_AIM OF THE EXERCISE_
Copy the rows below, replacing each "common name" with "vernacular name" and leaving everything else unchanged.

_LISTED ENTRIES_
+++++

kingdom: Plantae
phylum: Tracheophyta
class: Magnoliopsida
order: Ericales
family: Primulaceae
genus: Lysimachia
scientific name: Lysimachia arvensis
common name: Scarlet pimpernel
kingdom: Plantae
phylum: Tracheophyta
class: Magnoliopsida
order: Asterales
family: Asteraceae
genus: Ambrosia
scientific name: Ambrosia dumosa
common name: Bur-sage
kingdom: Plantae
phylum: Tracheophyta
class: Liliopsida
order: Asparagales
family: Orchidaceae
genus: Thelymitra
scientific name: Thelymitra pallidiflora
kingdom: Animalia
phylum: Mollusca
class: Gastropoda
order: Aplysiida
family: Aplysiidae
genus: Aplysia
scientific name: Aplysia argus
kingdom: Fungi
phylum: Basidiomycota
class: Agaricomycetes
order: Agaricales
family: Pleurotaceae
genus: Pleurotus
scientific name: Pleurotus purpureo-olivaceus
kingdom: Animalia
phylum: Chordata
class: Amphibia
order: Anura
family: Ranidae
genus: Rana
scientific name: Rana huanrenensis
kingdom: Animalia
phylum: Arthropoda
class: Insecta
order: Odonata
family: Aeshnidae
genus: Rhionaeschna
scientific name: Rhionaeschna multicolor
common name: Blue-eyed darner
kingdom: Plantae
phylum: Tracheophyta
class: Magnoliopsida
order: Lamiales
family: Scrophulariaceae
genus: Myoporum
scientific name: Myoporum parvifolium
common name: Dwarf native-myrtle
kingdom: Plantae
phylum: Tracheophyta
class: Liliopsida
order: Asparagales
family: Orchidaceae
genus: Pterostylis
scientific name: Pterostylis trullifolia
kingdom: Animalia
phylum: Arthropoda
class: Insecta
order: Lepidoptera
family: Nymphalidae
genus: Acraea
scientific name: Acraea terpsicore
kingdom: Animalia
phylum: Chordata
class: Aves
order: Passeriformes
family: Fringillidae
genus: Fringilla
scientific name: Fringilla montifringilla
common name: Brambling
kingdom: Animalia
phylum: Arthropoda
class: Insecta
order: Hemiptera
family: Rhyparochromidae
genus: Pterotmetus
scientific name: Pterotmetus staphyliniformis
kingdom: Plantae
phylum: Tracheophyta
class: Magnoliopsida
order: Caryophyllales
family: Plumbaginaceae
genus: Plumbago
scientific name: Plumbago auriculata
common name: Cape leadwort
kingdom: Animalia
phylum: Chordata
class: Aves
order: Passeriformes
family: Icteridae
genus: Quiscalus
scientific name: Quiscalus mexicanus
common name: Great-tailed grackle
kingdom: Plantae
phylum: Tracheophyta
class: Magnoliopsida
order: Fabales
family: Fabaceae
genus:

+++++

_SOLUTION FOR THIS EXERCISE_
kingdom: Plantae
phylum: Tracheophyta
class: Magnoliopsida
order: Ericales
family: Primulaceae
genus: Lysimachia
scientific name: Lysimachia arvensis
vernacular name: Scarlet pimpernel
kingdom: Plantae
phylum: Tracheophyta
class: Magnoliopsida
order: Asterales
family: Asteraceae
genus: Ambrosia
scientific name: Ambrosia dumosa
vernacular name: Bur-sage
kingdom: Plantae
phylum: Tracheophyta
class: Liliopsida
order: Asparagales
family: Orchidaceae
genus: Thelymitra
scientific name: Thelymitra pallidiflora
kingdom: Animalia
phylum: Mollusca
class: Gastropoda
order: Aplysiida
family: Aplysiidae
genus: Aplysia
scientific name: Aplysia argus
kingdom: Fungi
phylum: Basidiomycota
class: Agaricomycetes
order: Agaricales
family: Pleurotaceae
genus: Pleurotus
scientific name: Pleurotus purpureo-olivaceus
kingdom: Animalia
phylum: Chordata
class: Amphibia
order: Anura
family: Ranidae
genus: Rana
scientific name: Rana huanrenensis
kingdom: Animalia
phylum: Arthropoda
class: Insecta
order: Odonata
family: Aeshnidae
genus: Rhionaeschna
scientific name: Rhionaeschna multicolor
vernacular name: Blue-eyed darner
kingdom: Plantae
phylum: Tracheophyta
class: Magnoliopsida
order: Lamiales
family: Scrophulariaceae
genus: Myoporum
scientific name: Myoporum parvifolium
vernacular name: Dwarf native-myrtle
kingdom: Plantae
phylum: Tracheophyta
class: Liliopsida
order: Asparagales
family: Orchidaceae
genus: Pterostylis
scientific name: Pterostylis trullifolia
kingdom: Animalia
phylum: Arthropoda
class: Insecta
order: Lepidoptera
family: Nymphalidae
genus: Acraea
scientific name: Acraea terpsicore
kingdom: Animalia
phylum: Chordata
class: Aves
order: Passeriformes
family: Fringillidae
genus: Fringilla
scientific name: Fringilla montifringilla
vernacular name: Brambling
kingdom: Animalia
phylum: Arthropoda
class: Insecta
order: Hemiptera
family: Rhyparochromidae
genus: Pterotmetus
scientific name: Pterotmetus staphyliniformis
kingdom: Plantae
phylum: Tracheophyta
class: Magnoliopsida
order: Caryophyllales
family: Plumbaginaceae
genus: Plumbago
scientific name: Plumbago auriculata
vernacular name: Cape leadwort
kingdom: Animalia
phylum: Chordata
class: Aves
order: Passeriformes
family: Icteridae
genus: Quiscalus
scientific name: Quiscalus mexicanus
vernacular name: Great-tailed grackle
kingdom: Plantae
phylum: Tracheophyta
class: Magnoliopsida
order: Fabales
family: Fabaceae
genus:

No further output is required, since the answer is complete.